Saint-Evroult-Notre-Dame-du-Bois Normandie. Ces archéologues bénévoles qui sauvent des ruines médiévales
À Saint-Évroult-Notre-Dame-du-Bois, dans l'Orne, sept passionnés d'archéologie étudient les vestiges d'une abbaye du XIe siècle, dans le but de restaurer ces ruines médiévales.
Sept passionnés d'architecture et d'archéologie ont étudié les vestiges d'une abbaye médiévale à Saint-Évroult-Notre-Dame-du-Bois (Orne), du 4 au 15 avril 2016.
Dans l’Orne, dans la petite commune de Saint-Évroult-Notre-Dame-du-Bois, près de L’Aigle, des vestiges d’une abbaye médiévale s’étendent au bord d’un étang. Du 4 au 15 avril 2016, sept passionnés d’architecture et d’archéologie ont observé, mesuré, dessiné, pris des photos…en vue de restaurer des parties de l’abbaye. Une arche est encore intacte et le reste des piliers, ainsi que les escaliers menant au chœur de l’édifice religieux, témoignent d’un bâtiment d’envergure. Un premier monastère en bois aurait été construit au VIIe ou VIIIe siècle avant de tomber en désuétude au Xe siècle et d’être reconstruit en pierres au XIe et XIIe siècle, l’âge d’or de l’abbaye.
"On peut imaginer que l’église faisait environ 3 000 m2 sans compter le reste des bâtiments : le réfectoire où mangeaient les moines, le dortoir, la salle du chapitre…, énumère à Normandie-actu Thomas Guérin, archéologue salarié au sein de l’association Cham (Chantiers d’histoire et d’architecture médiévales), en charge de l’étude de l’abbaye ornaise. Pour se représenter la taille du bâtiment, il faut imaginer l’abbaye de Saint-Ouen à Rouen (Seine-Maritime). C’était très grand. À l’époque, on peut supposer que plusieurs dizaines de moines y vivaient."
L’église abbatiale de Saint-Évroult-Notre-Dame-du-Bois était plus haute que celles de Sées (Orne), Bayeux (Calvados), Lisieux (Calvados), Besançon (Doubs)… La nef faisait 41 mètres sur 11 et la tour lanterne s’élevait à 33 mètres de haut. L’abbaye perd de sa splendeur pendant la Révolution. Elle est abandonnée, puis complètement dépouillée. « De nombreuses maisons du village ont été construites avec des pierres de l’abbaye, assure Thomas Guérin, référent pour la Normandie au Cham. Ce sont des pierres calcaire du Merlerault (Orne) qui ne sont plus exploitées depuis des siècles. Elles sont très reconnaissables dans le village ! »

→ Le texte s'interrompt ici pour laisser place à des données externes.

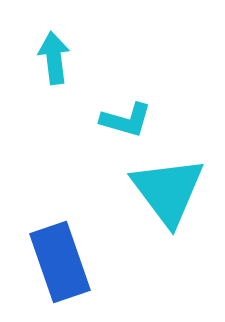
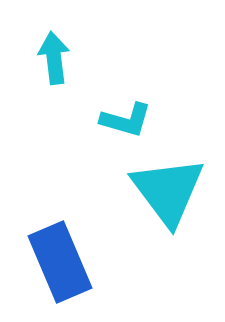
blue rectangle: rotated 4 degrees counterclockwise
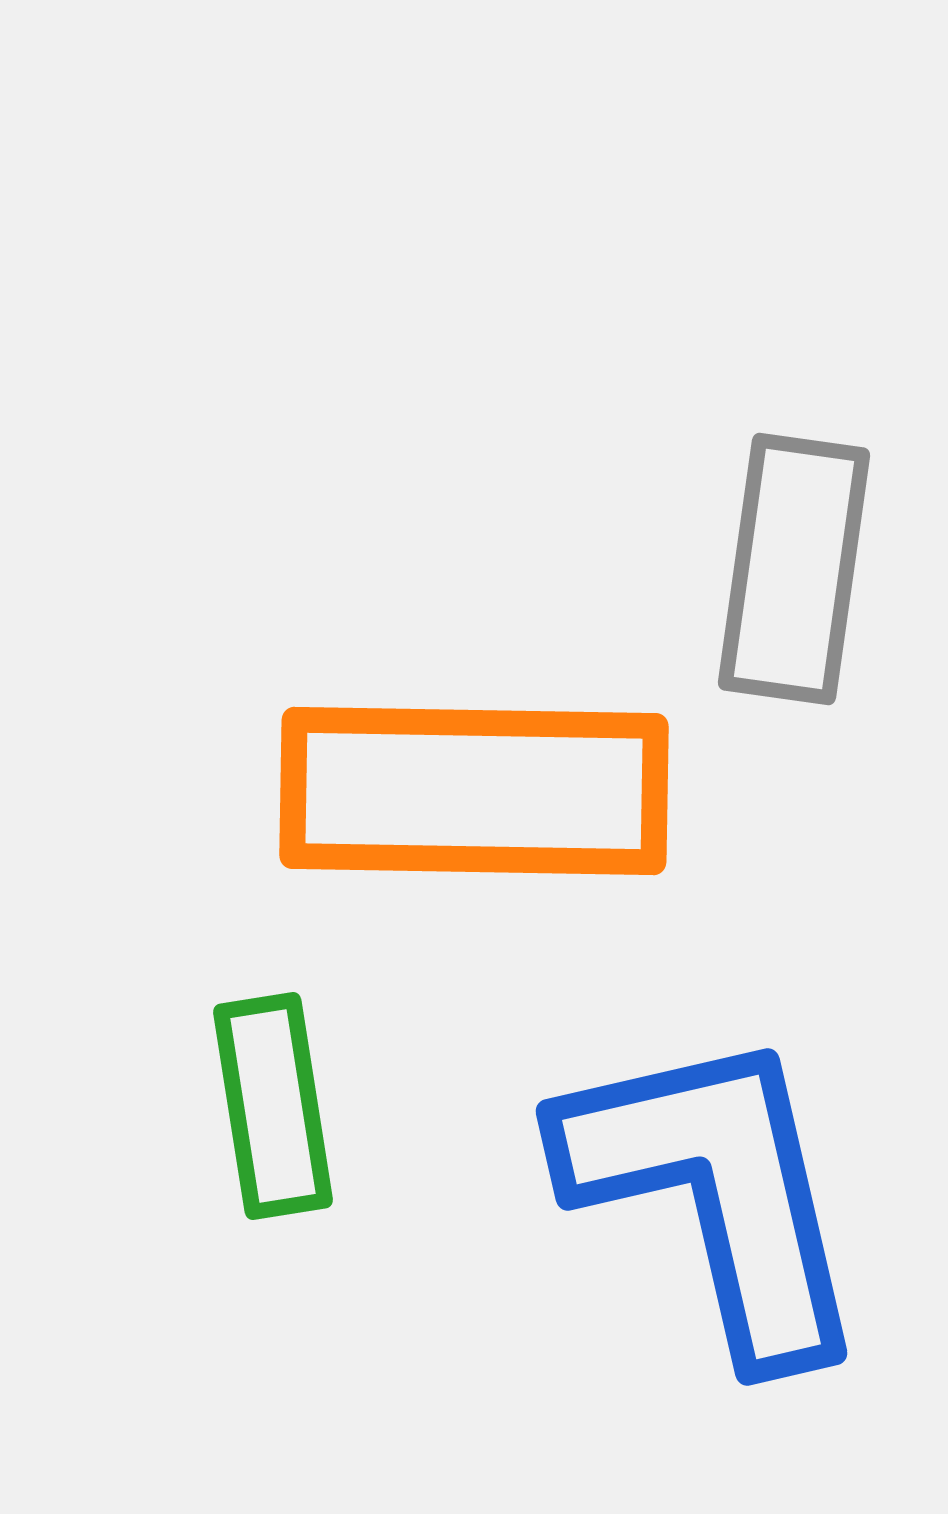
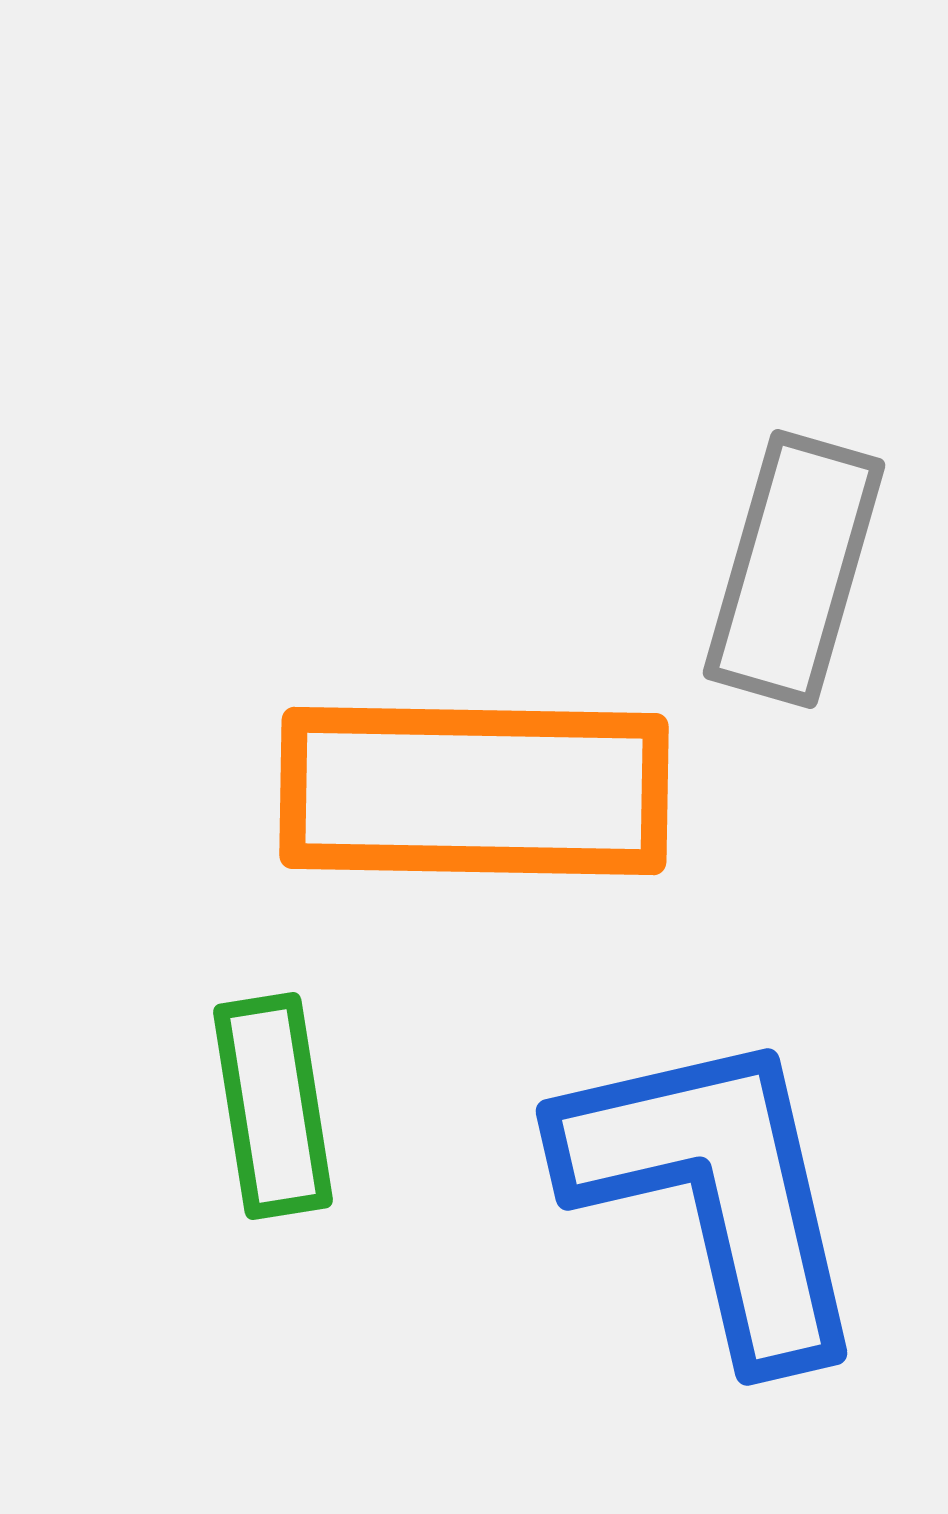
gray rectangle: rotated 8 degrees clockwise
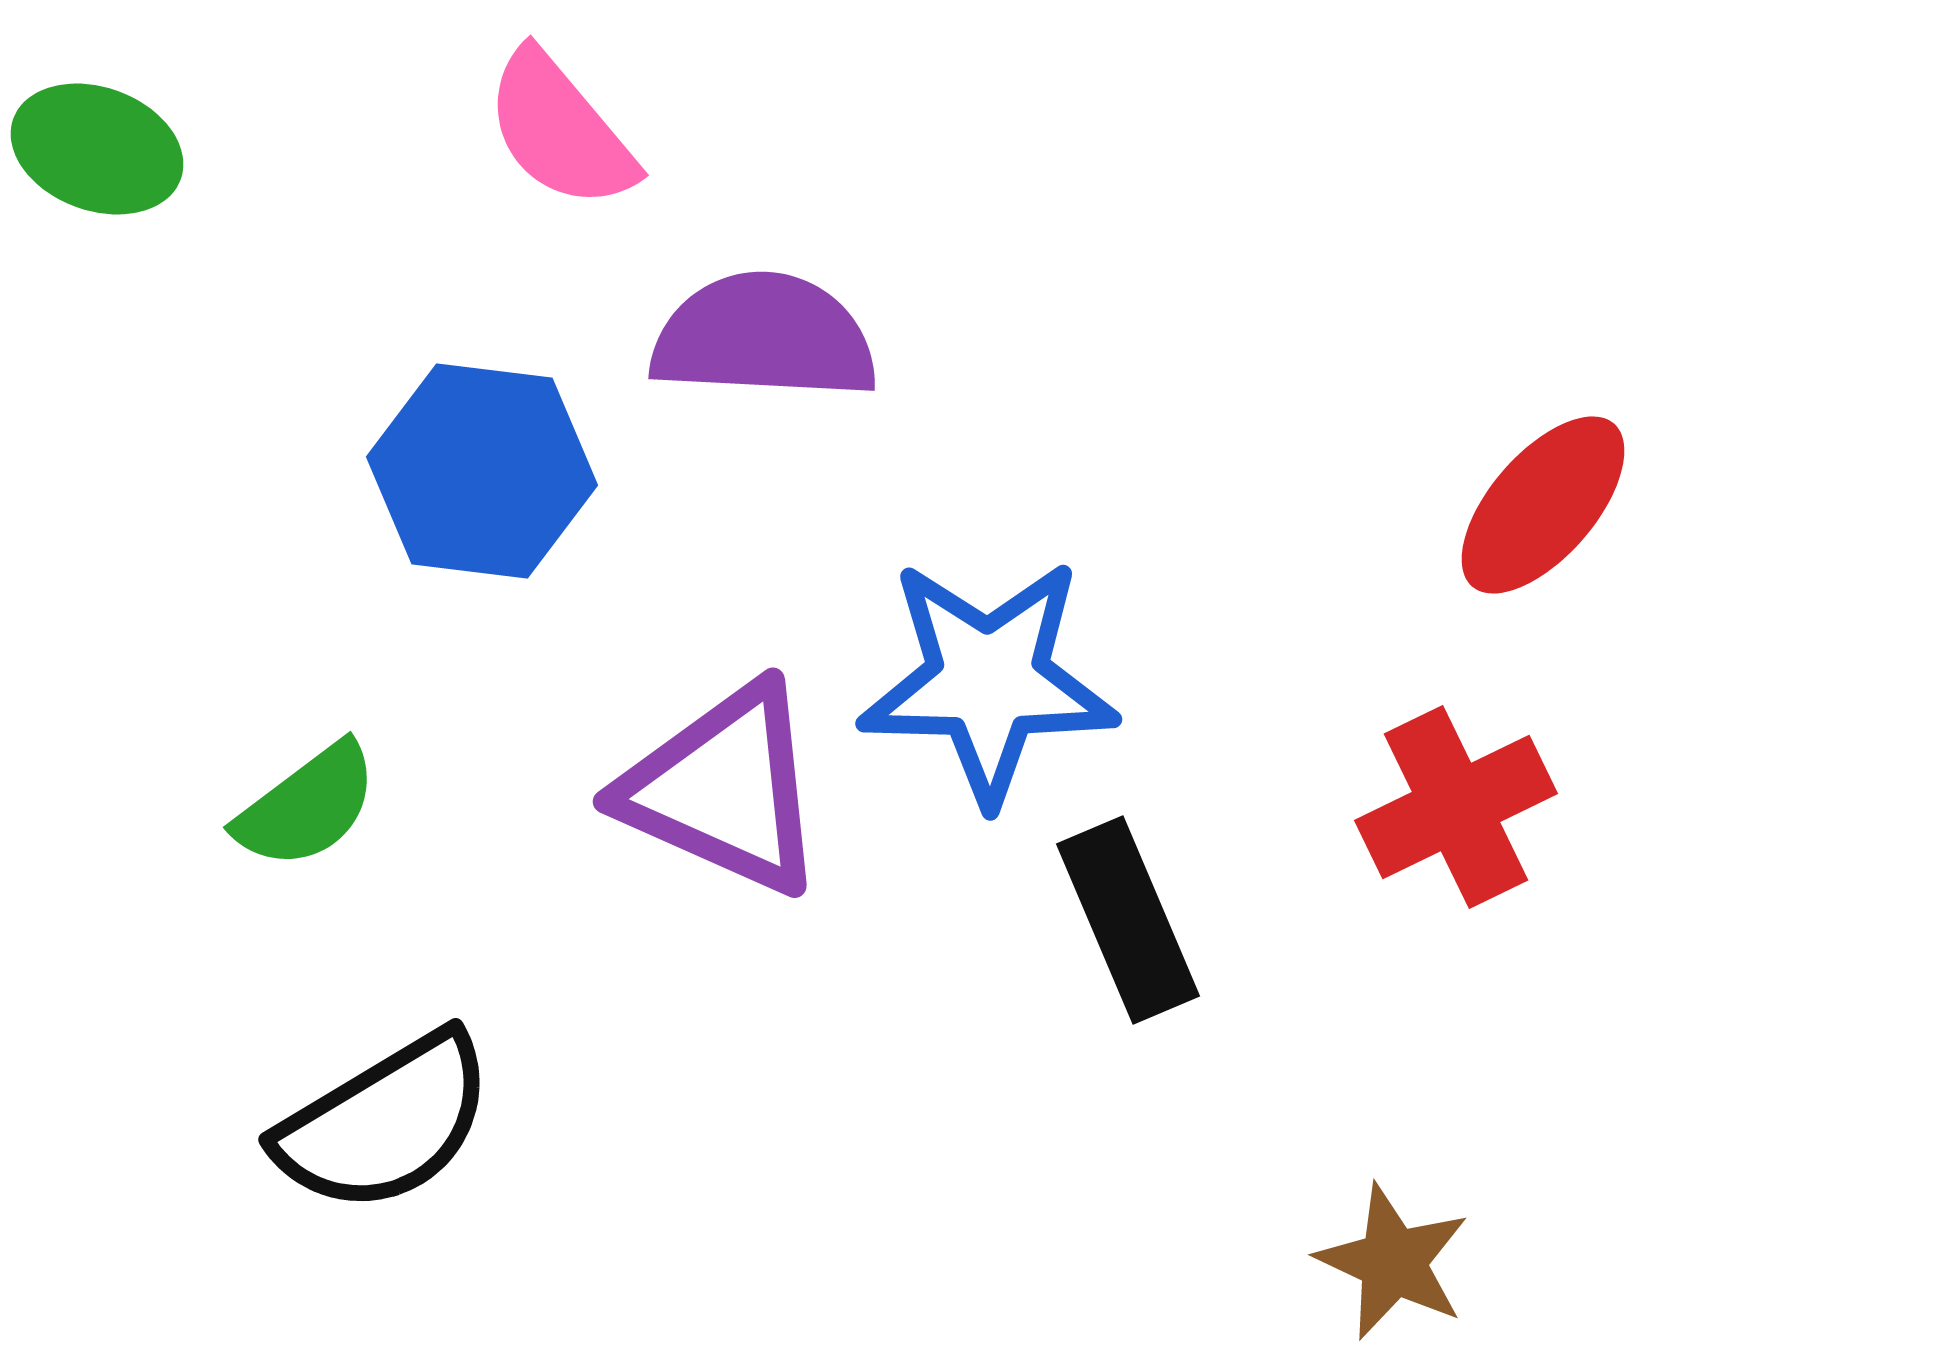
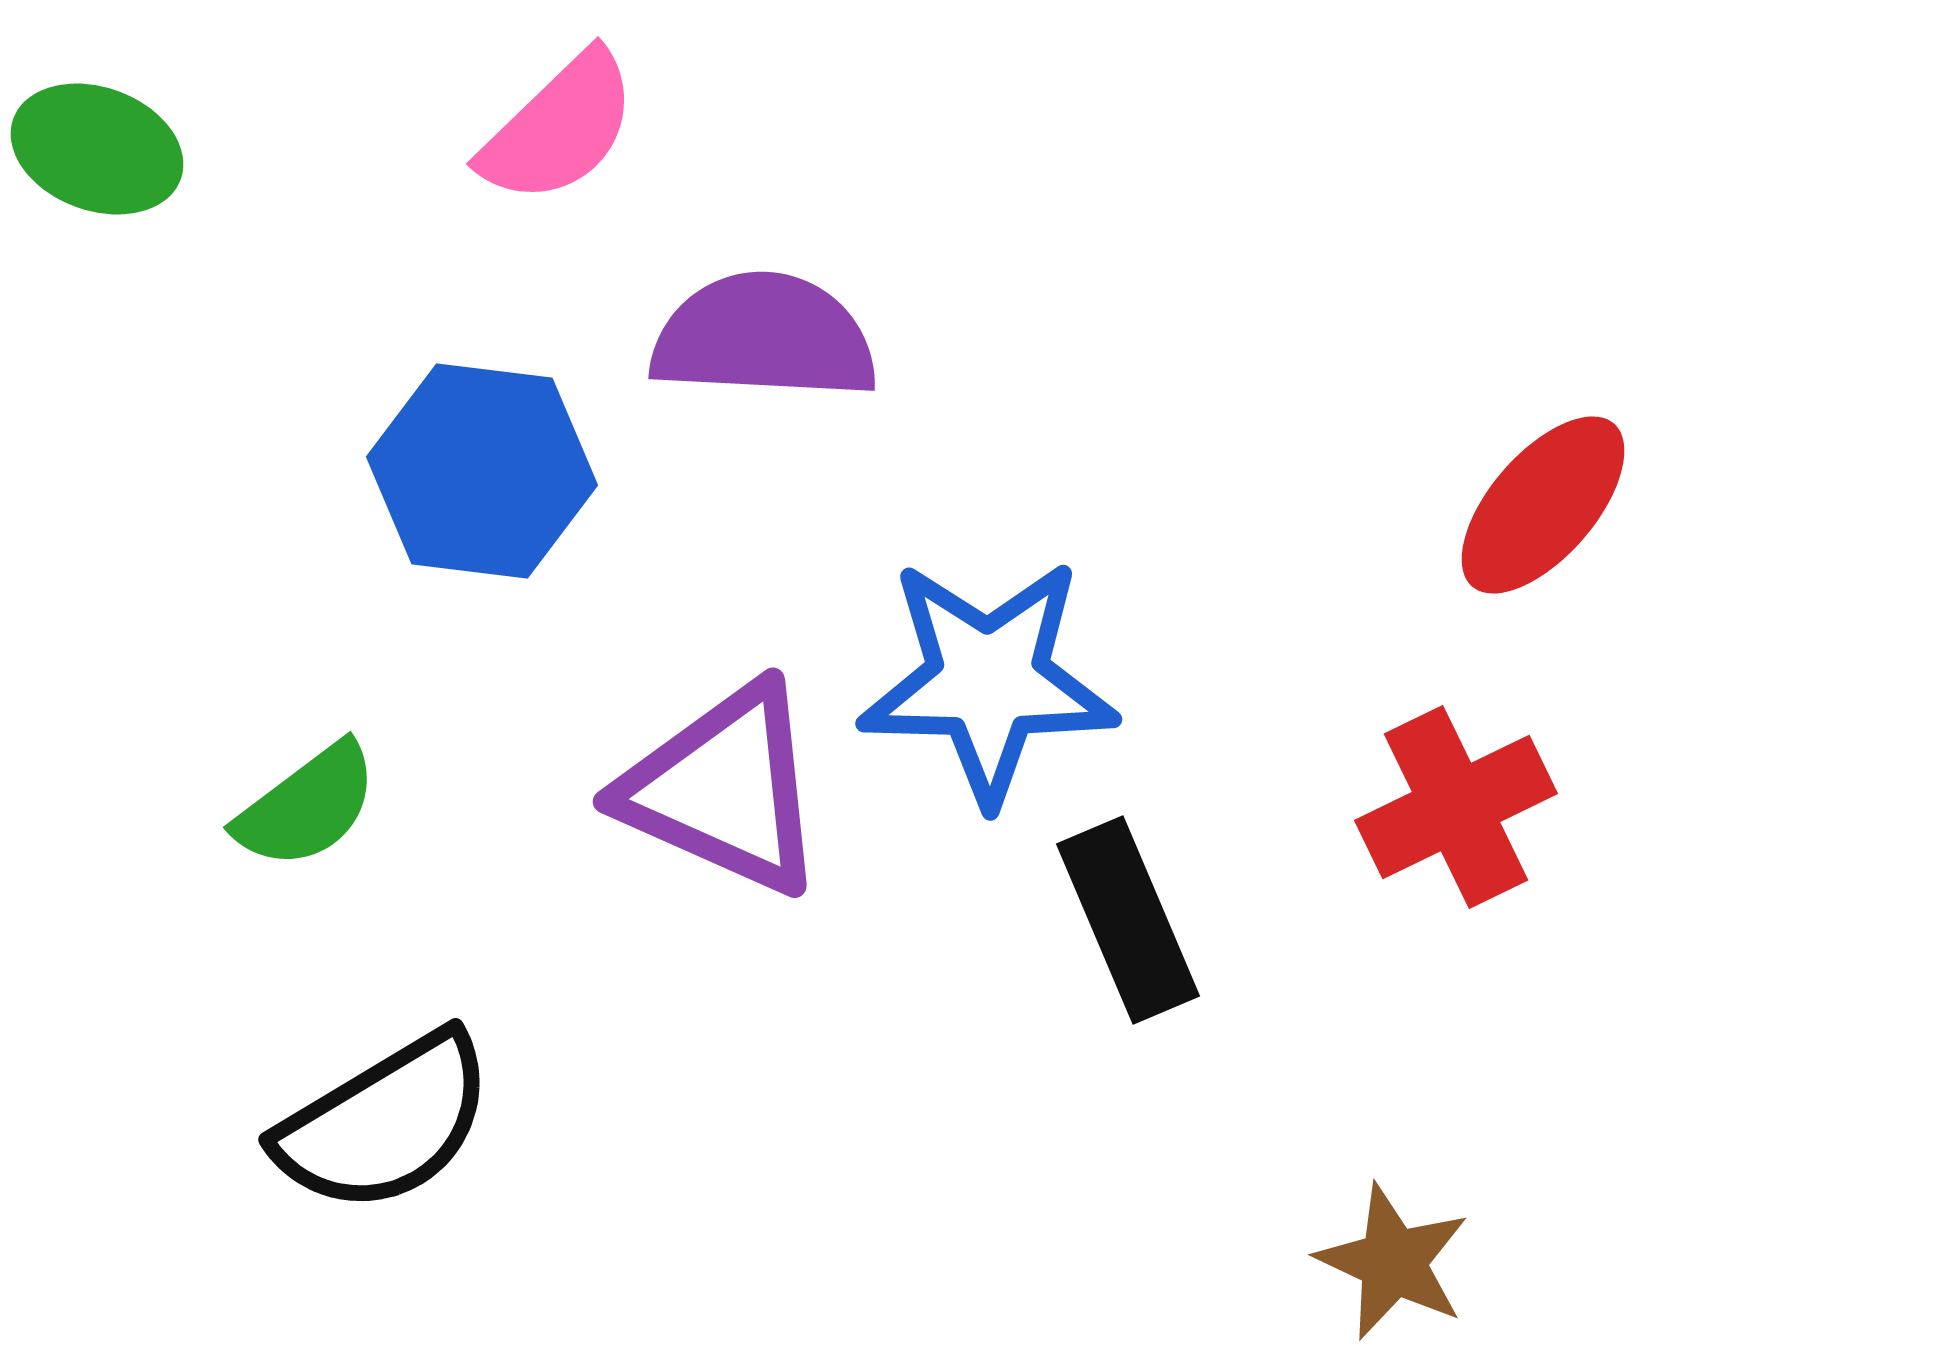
pink semicircle: moved 1 px left, 2 px up; rotated 94 degrees counterclockwise
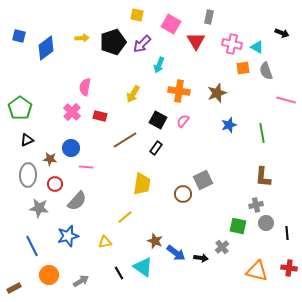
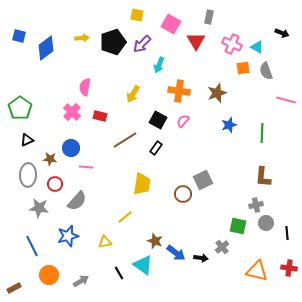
pink cross at (232, 44): rotated 12 degrees clockwise
green line at (262, 133): rotated 12 degrees clockwise
cyan triangle at (143, 267): moved 2 px up
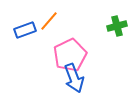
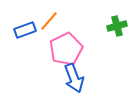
pink pentagon: moved 4 px left, 6 px up
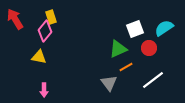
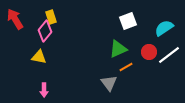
white square: moved 7 px left, 8 px up
red circle: moved 4 px down
white line: moved 16 px right, 25 px up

Les habitants ont préféré construire une nouvelle église au XIXe siècle, plutôt que de rénover l’immense abbaye, lourdement endommagée par la Révolution. Les ruines de l’abbaye vivent donc avec les habitants depuis plusieurs siècles.
"Au fil des années, des petites restaurations ont été effectuées, mais elles n’ont pas toujours été bien faites, remarque l’archéologue du Cham. Par exemple, sur les ruines de la tour lanterne, du ciment a été appliqué afin d’éviter la chute des pierres. Mais c’est ce qu’il y a de pire à faire ! Le ciment emprisonne l’humidité dans le mur et avec le temps, le mortier devient du sable. Nous travaillons uniquement avec de la chaux et du sable, ce qui permet aux murs de respirer."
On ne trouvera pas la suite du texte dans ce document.